Nos deux recrues étaient garde-frontières il y a un an quand les choses avaient empiré, un missile balistique était parti de Pyongyang et avait atterri dans la banlieue de Séoul. Il n’avait pas explosé car ce n’était pas son but. Il contenait un réservoir d’une substance particulièrement dangereuse : le bacille de Yersin, responsable de la peste noire. Le réservoir s’était fendu à l’impact, comme prévu, et le bacille s’était répandu. Heureusement pour la Corée du Sud, à l’époque moderne, on savait identifier et soigner cette maladie et les morts avaient été peu nombreux. Mais de trop, comme toujours en cas de conflit.

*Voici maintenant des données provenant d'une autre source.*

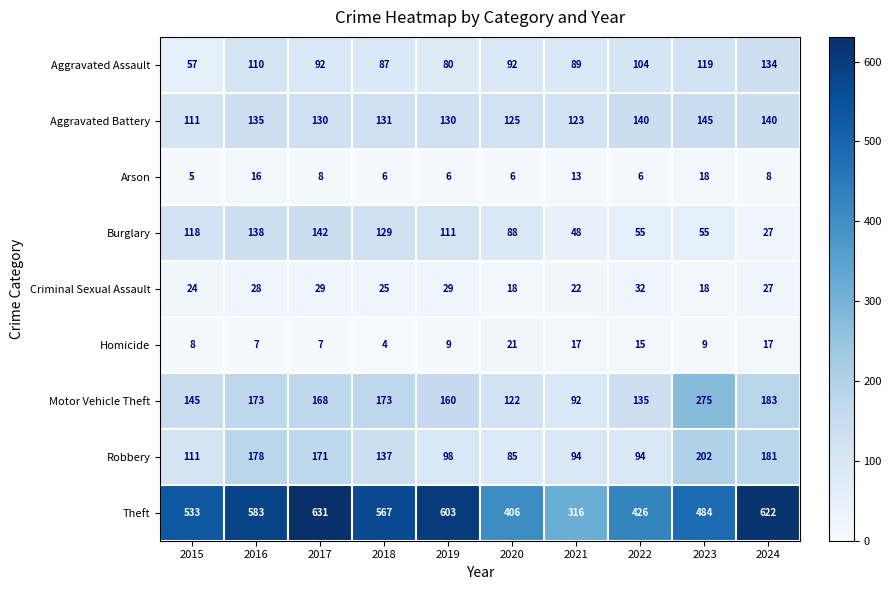

How many categories are shown in the chart?

10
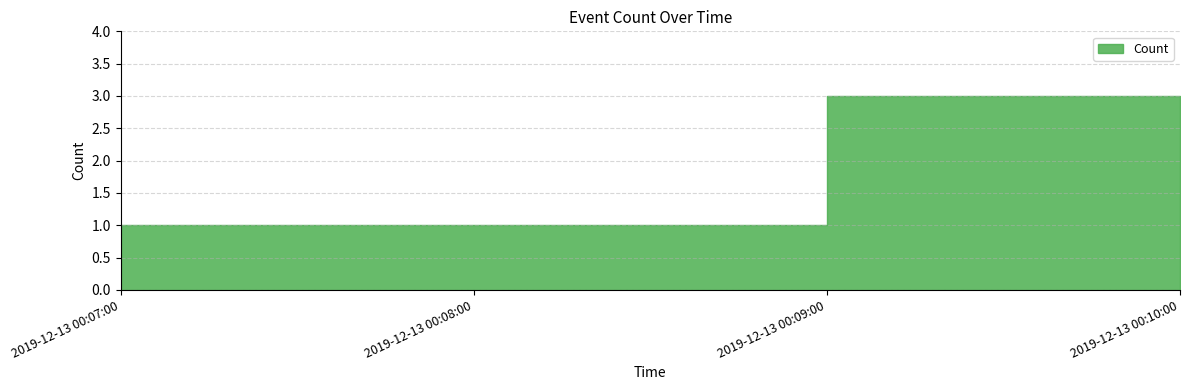

List the labels in order of value, smallest first.

2019-12-13 00:07:00, 2019-12-13 00:08:00, 2019-12-13 00:10:00, 2019-12-13 00:09:00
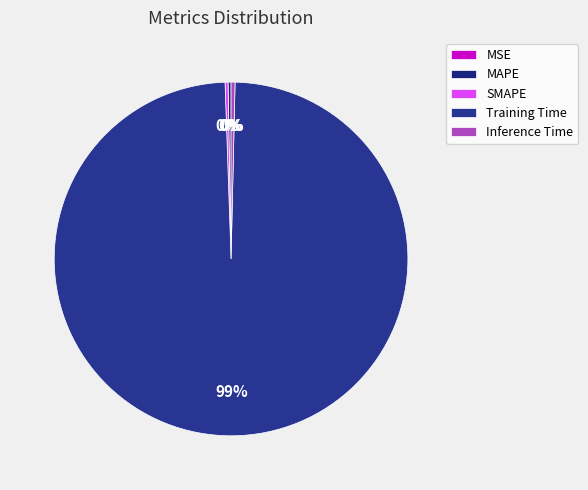

What is the majority slice?

Training Time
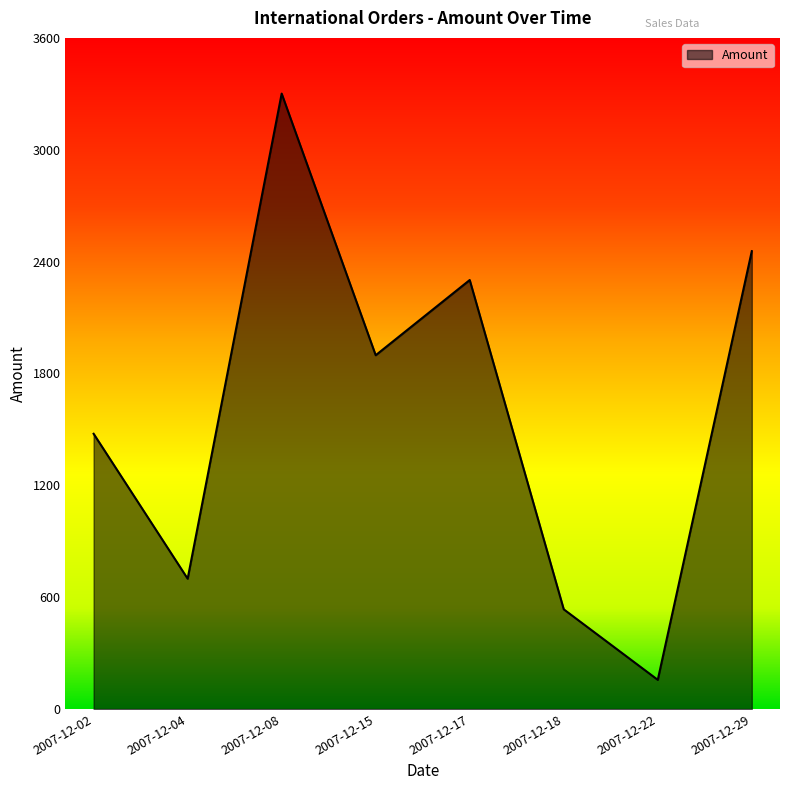

Rank the categories by value from lowest to highest.

2007-12-22, 2007-12-18, 2007-12-04, 2007-12-02, 2007-12-15, 2007-12-17, 2007-12-29, 2007-12-08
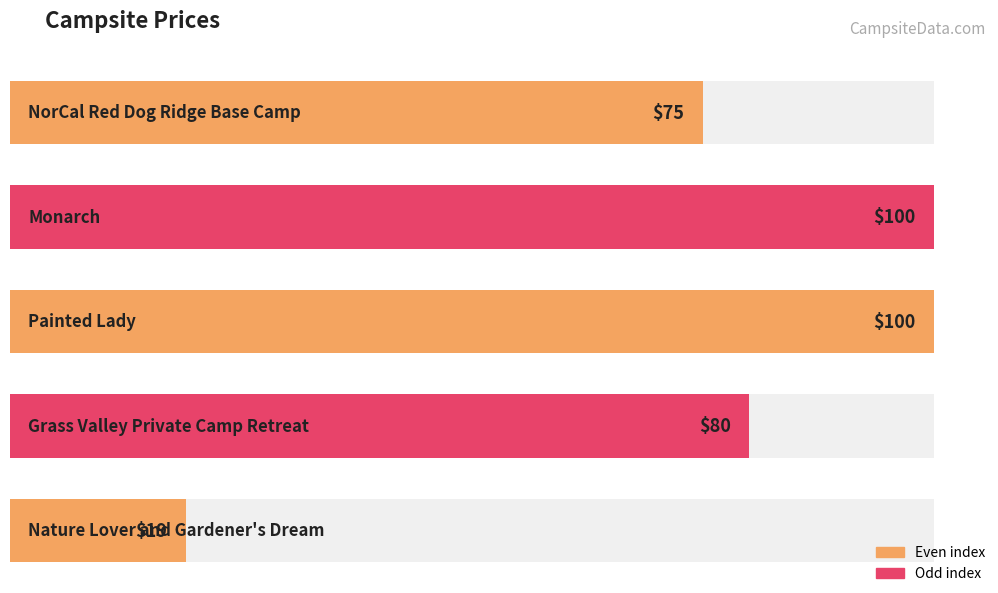

Between Nature Lover and Gardener's Dream and Painted Lady, which is larger?

Painted Lady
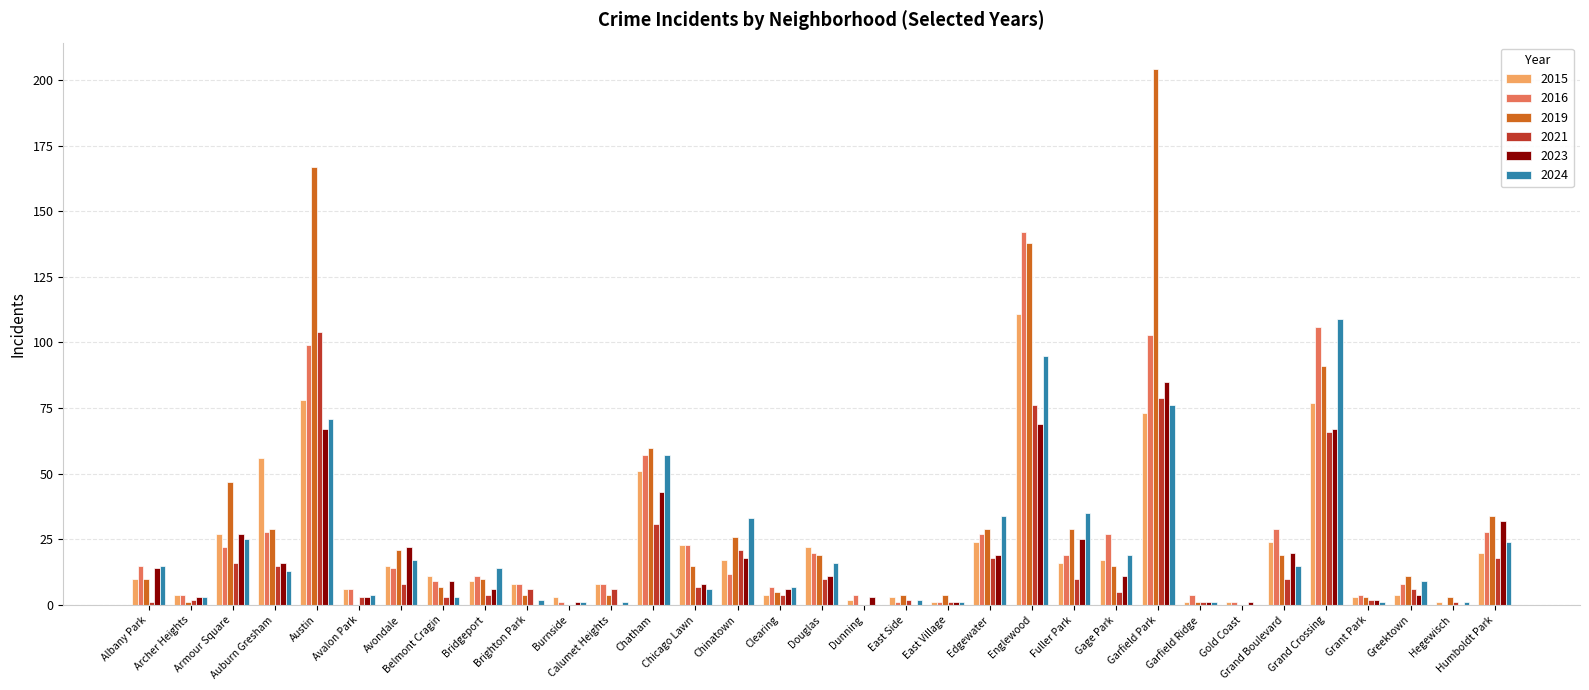

Reading left to right, transcribe all the data shown in this chart.

2015: Albany Park=10	Archer Heights=4	Armour Square=27	Auburn Gresham=56	Austin=78	Avalon Park=6	Avondale=15	Belmont Cragin=11	Bridgeport=9	Brighton Park=8	Burnside=3	Calumet Heights=8	Chatham=51	Chicago Lawn=23	Chinatown=17	Clearing=4	Douglas=22	Dunning=2	East Side=3	East Village=1	Edgewater=24	Englewood=111	Fuller Park=16	Gage Park=17	Garfield Park=73	Garfield Ridge=1	Gold Coast=1	Grand Boulevard=24	Grand Crossing=77	Grant Park=3	Greektown=4	Hegewisch=1	Humboldt Park=20
2016: Albany Park=15	Archer Heights=4	Armour Square=22	Auburn Gresham=28	Austin=99	Avalon Park=6	Avondale=14	Belmont Cragin=9	Bridgeport=11	Brighton Park=8	Burnside=1	Calumet Heights=8	Chatham=57	Chicago Lawn=23	Chinatown=12	Clearing=7	Douglas=20	Dunning=4	East Side=1	East Village=1	Edgewater=27	Englewood=142	Fuller Park=19	Gage Park=27	Garfield Park=103	Garfield Ridge=4	Gold Coast=1	Grand Boulevard=29	Grand Crossing=106	Grant Park=4	Greektown=8	Hegewisch=0	Humboldt Park=28
2019: Albany Park=10	Archer Heights=1	Armour Square=47	Auburn Gresham=29	Austin=167	Avalon Park=0	Avondale=21	Belmont Cragin=7	Bridgeport=10	Brighton Park=4	Burnside=0	Calumet Heights=4	Chatham=60	Chicago Lawn=15	Chinatown=26	Clearing=5	Douglas=19	Dunning=0	East Side=4	East Village=4	Edgewater=29	Englewood=138	Fuller Park=29	Gage Park=15	Garfield Park=204	Garfield Ridge=1	Gold Coast=0	Grand Boulevard=19	Grand Crossing=91	Grant Park=3	Greektown=11	Hegewisch=3	Humboldt Park=34
2021: Albany Park=1	Archer Heights=2	Armour Square=16	Auburn Gresham=15	Austin=104	Avalon Park=3	Avondale=8	Belmont Cragin=3	Bridgeport=4	Brighton Park=6	Burnside=0	Calumet Heights=6	Chatham=31	Chicago Lawn=7	Chinatown=21	Clearing=4	Douglas=10	Dunning=0	East Side=2	East Village=1	Edgewater=18	Englewood=76	Fuller Park=10	Gage Park=5	Garfield Park=79	Garfield Ridge=1	Gold Coast=0	Grand Boulevard=10	Grand Crossing=66	Grant Park=2	Greektown=6	Hegewisch=1	Humboldt Park=18
2023: Albany Park=14	Archer Heights=3	Armour Square=27	Auburn Gresham=16	Austin=67	Avalon Park=3	Avondale=22	Belmont Cragin=9	Bridgeport=6	Brighton Park=0	Burnside=1	Calumet Heights=0	Chatham=43	Chicago Lawn=8	Chinatown=18	Clearing=6	Douglas=11	Dunning=3	East Side=0	East Village=1	Edgewater=19	Englewood=69	Fuller Park=25	Gage Park=11	Garfield Park=85	Garfield Ridge=1	Gold Coast=1	Grand Boulevard=20	Grand Crossing=67	Grant Park=2	Greektown=4	Hegewisch=0	Humboldt Park=32
2024: Albany Park=15	Archer Heights=3	Armour Square=25	Auburn Gresham=13	Austin=71	Avalon Park=4	Avondale=17	Belmont Cragin=3	Bridgeport=14	Brighton Park=2	Burnside=1	Calumet Heights=1	Chatham=57	Chicago Lawn=6	Chinatown=33	Clearing=7	Douglas=16	Dunning=0	East Side=2	East Village=1	Edgewater=34	Englewood=95	Fuller Park=35	Gage Park=19	Garfield Park=76	Garfield Ridge=1	Gold Coast=0	Grand Boulevard=15	Grand Crossing=109	Grant Park=1	Greektown=9	Hegewisch=1	Humboldt Park=24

Nos deux recrues, qui échangeaient des messages par miroir d’un côté à l’autre de la frontière, avaient quitté leur pays, l’un horrifié par l’usage d’armes biologiques, l’autre pour le suivre. Par amitié. Et parce que plus rien ne la retenait dans sa banlieue touchée par la peste noire. Leur amitié, bâtie au fil de petits messages en morse envoyés à travers le grillage, avait survécu à cette attaque.

Ils avouèrent à Kris et Mac que la dernière année avait été très dure pour eux et que la Compagnie leur était apparue comme une dernière chance, quand Karl la leur avait décrite.

Erk leur demandant ce qu’ils feraient si on ne les acceptait pas, ils ont avoué ne pas trop savoir, puis Song, retenant des larmes, a dit qu’elle était au bout du rouleau et qu’elle espérait qu’ils pourraient rester.

Le Viking, ému par sa détresse, l’a prise dans ses bras pour la consoler. Kim s’est tendu, Kris l’a retenu, lui expliquant que son frère ne faisait que réconforter.

Je me suis levé pour aller chercher Le Gros, Lin, ouvrant la porte de son bureau, m’a vu et m’a dit d’aller chercher Kris.

Je me suis donc retrouvé dans le bureau de Lin avec Kris et Le Gros, à découvrir encore un pan de la vie des frangins.